Principal Investigator: Ellen Rothenberg
A.B., Harvard University, 1972; Ph.D., Massachusetts Institute of Technology, 1977. Assistant Professor, Caltech, 1982-88; Associate Professor, 1988-94; Professor, 1994-2007; Ruddock Professor, 2007-21; Distinguished Professor, 2021; Lewis Professor, 2021-.
Transcriptional networks underling T-cell development and signaling.
The Rothenberg group studies the molecular mechanisms that are responsible for developmental lineage choice as hematopoietic stem cells differentiate into T lymphocytes. This is a complex process in which stem-cell multipotentiality is lost in steps that actually overlap with the initiation of T-cell specific differentiation events. Thus, it offers unique insights into the nature of "stem-ness" and the distinction between activation of a development program and irreversible commitment to that program. The approaches used in the lab are a combination of in vitro developmental biology, high-resolution characterization of individual cell developmental states, and molecular genetics of gene regulation. We focus on identifying the transcription factors and signaling events that induce T-lineage gene expression in an uncommitted precursor and determine also how they work to force the cell to relinquish other developmental options. Kinetic dissection of this complex process using in vitro differentiation systems and retroviral perturbation make it possible to solve the roles of individual regulatory molecules in successive, highly-defined developmental contexts.

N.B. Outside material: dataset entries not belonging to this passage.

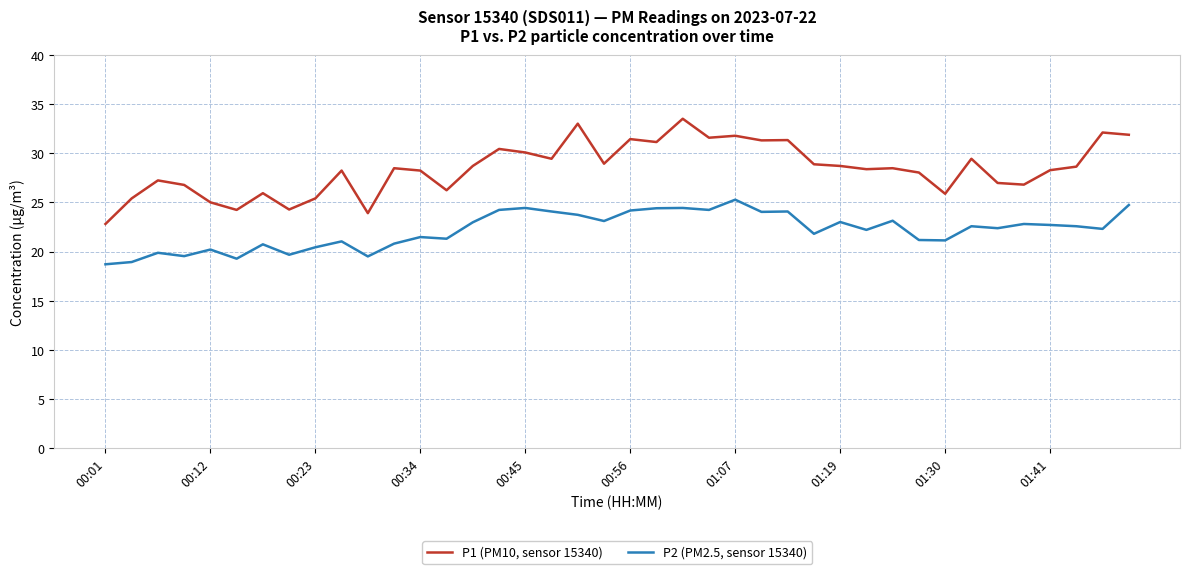

Rank the series by their average value, from highest to lowest.

P1 (PM10, sensor 15340), P2 (PM2.5, sensor 15340)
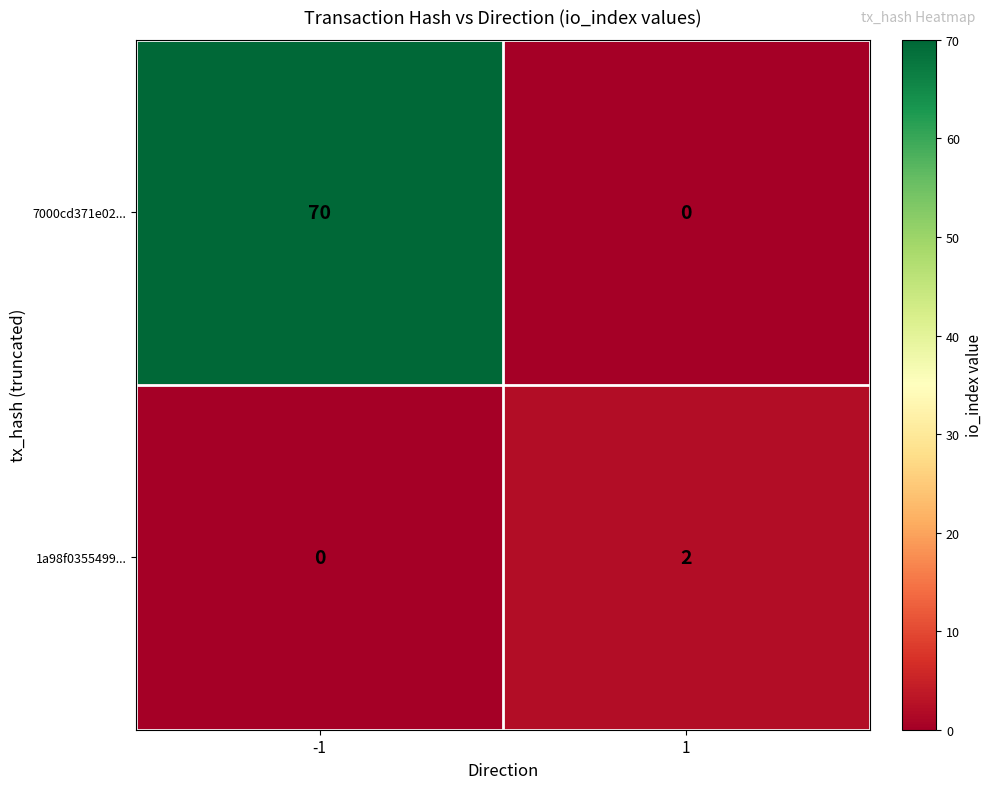

Rank the series at -1 from highest to lowest value.

7000cd371e02..., 1a98f0355499...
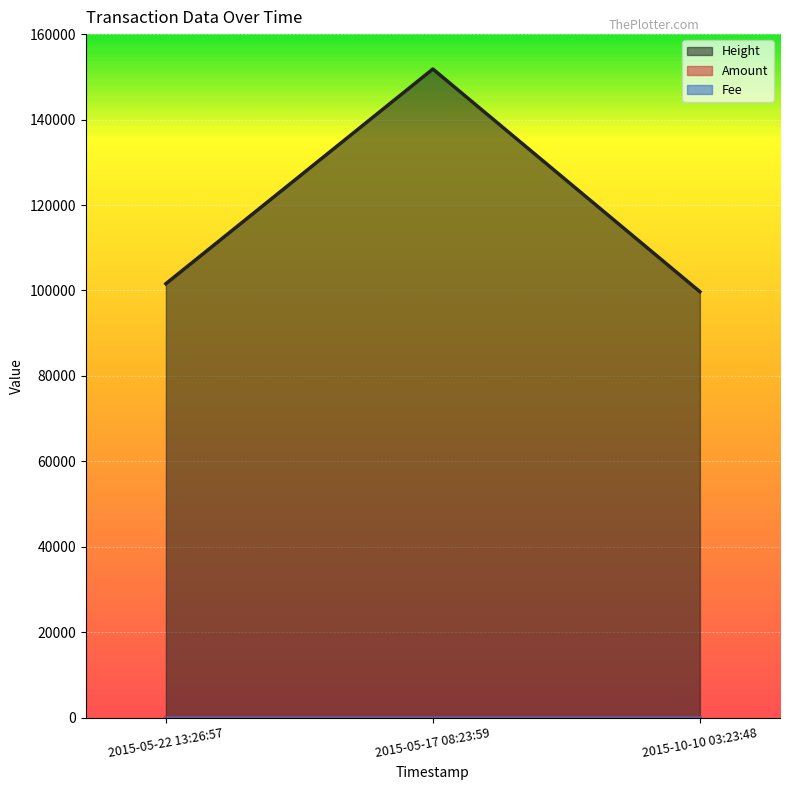

At which category does the chart reach its peak across all series?

2015-05-17 08:23:59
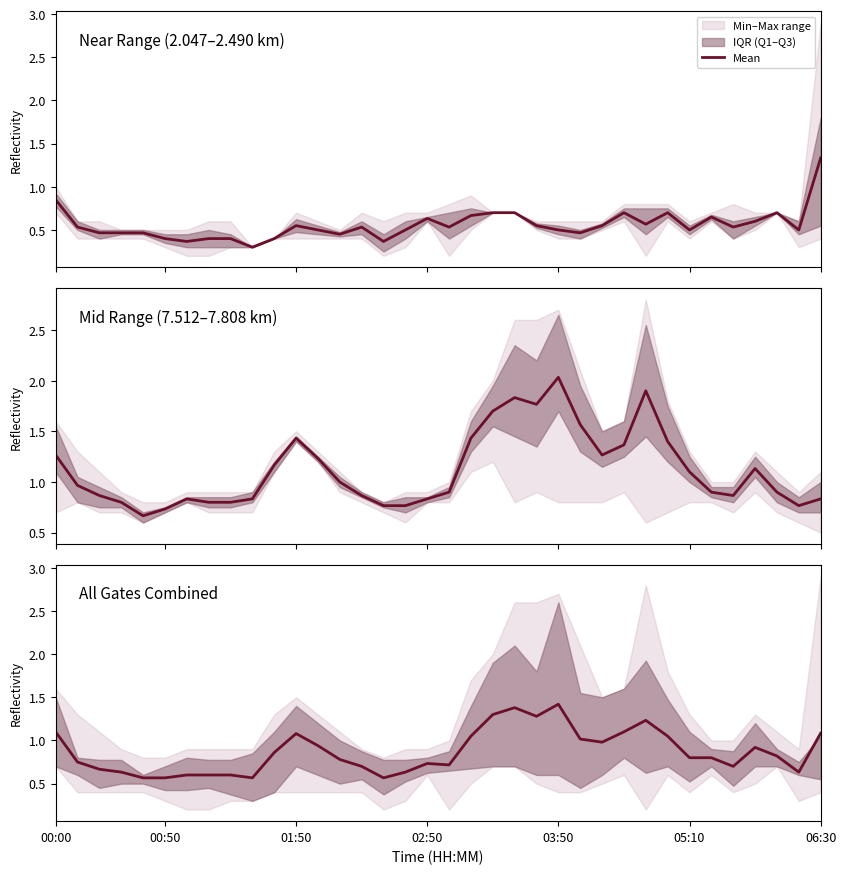

The chart shows a value of 0.6 at 00:50. True or false?

True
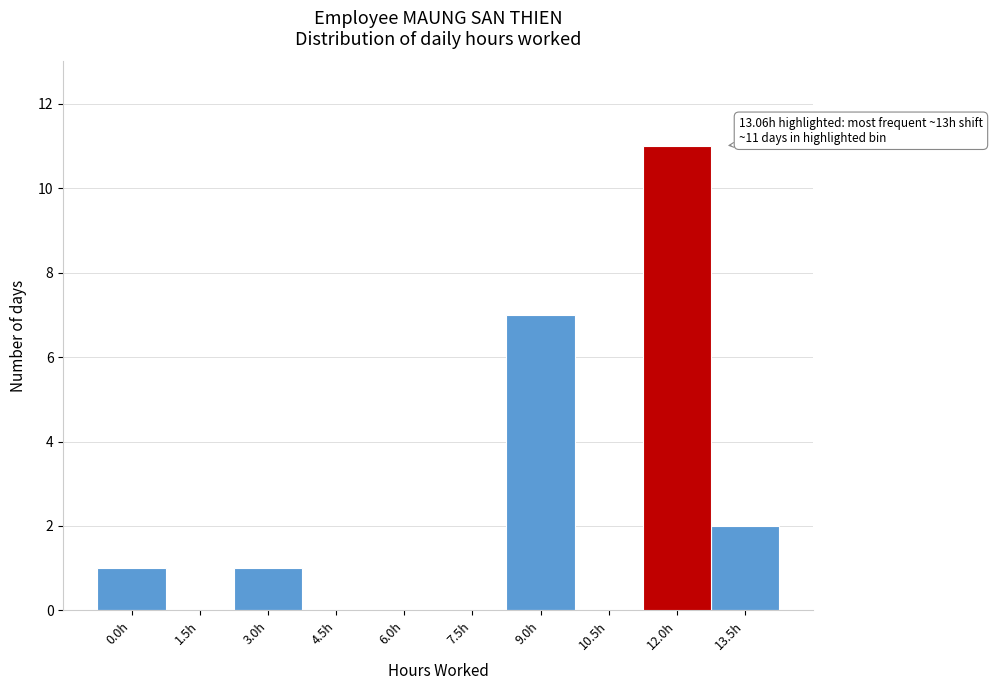

Reading left to right, extract all data points from this chart.

0.0h=1	1.5h=0	3.0h=1	4.5h=0	6.0h=0	7.5h=0	9.0h=7	10.5h=0	12.0h=11	13.5h=2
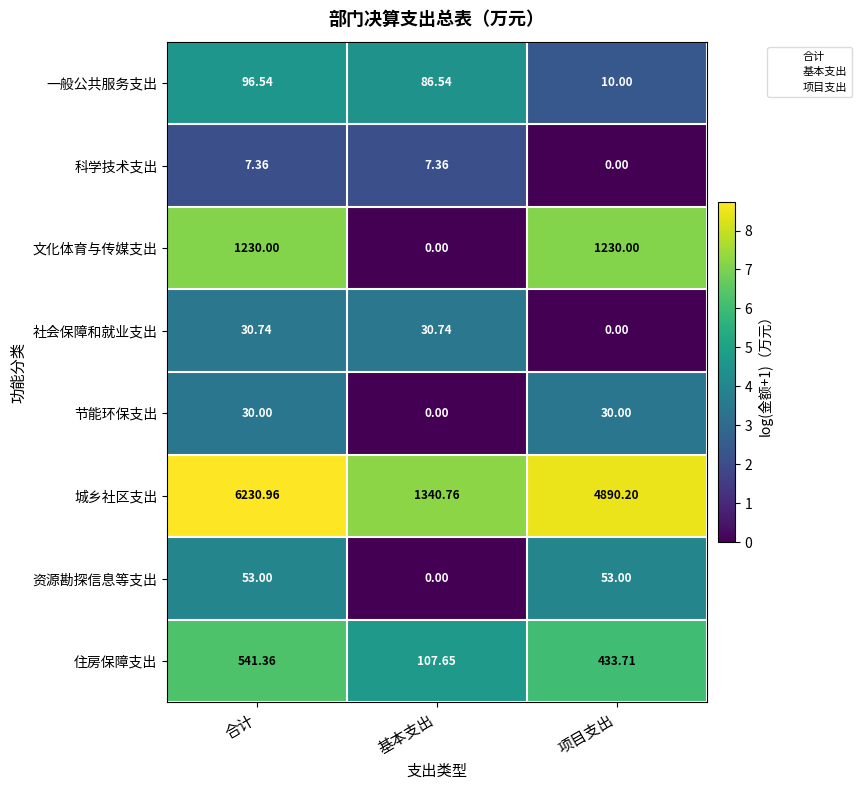

How many data points does each series have?

3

This system also turns out to be extremely illuminating about the power of transcription factor-transcription factor interactions in stem-cell based developmental systems more broadly. Mechanistic insight comes from genome-wide analyses of how transcription factors interact with the changing chromatin landscapes at distinct stages in the lineage commitment process, in order to account for the distinctive kinetics and eventual irreversibility of this developmental process. In addition, our group is interested in the subtle variations in this pathway that may predispose to autoimmunity, and the evolutionary origins of the T, B, and innate lymphocyte developmental programs by comparative analysis of basal vertebrates.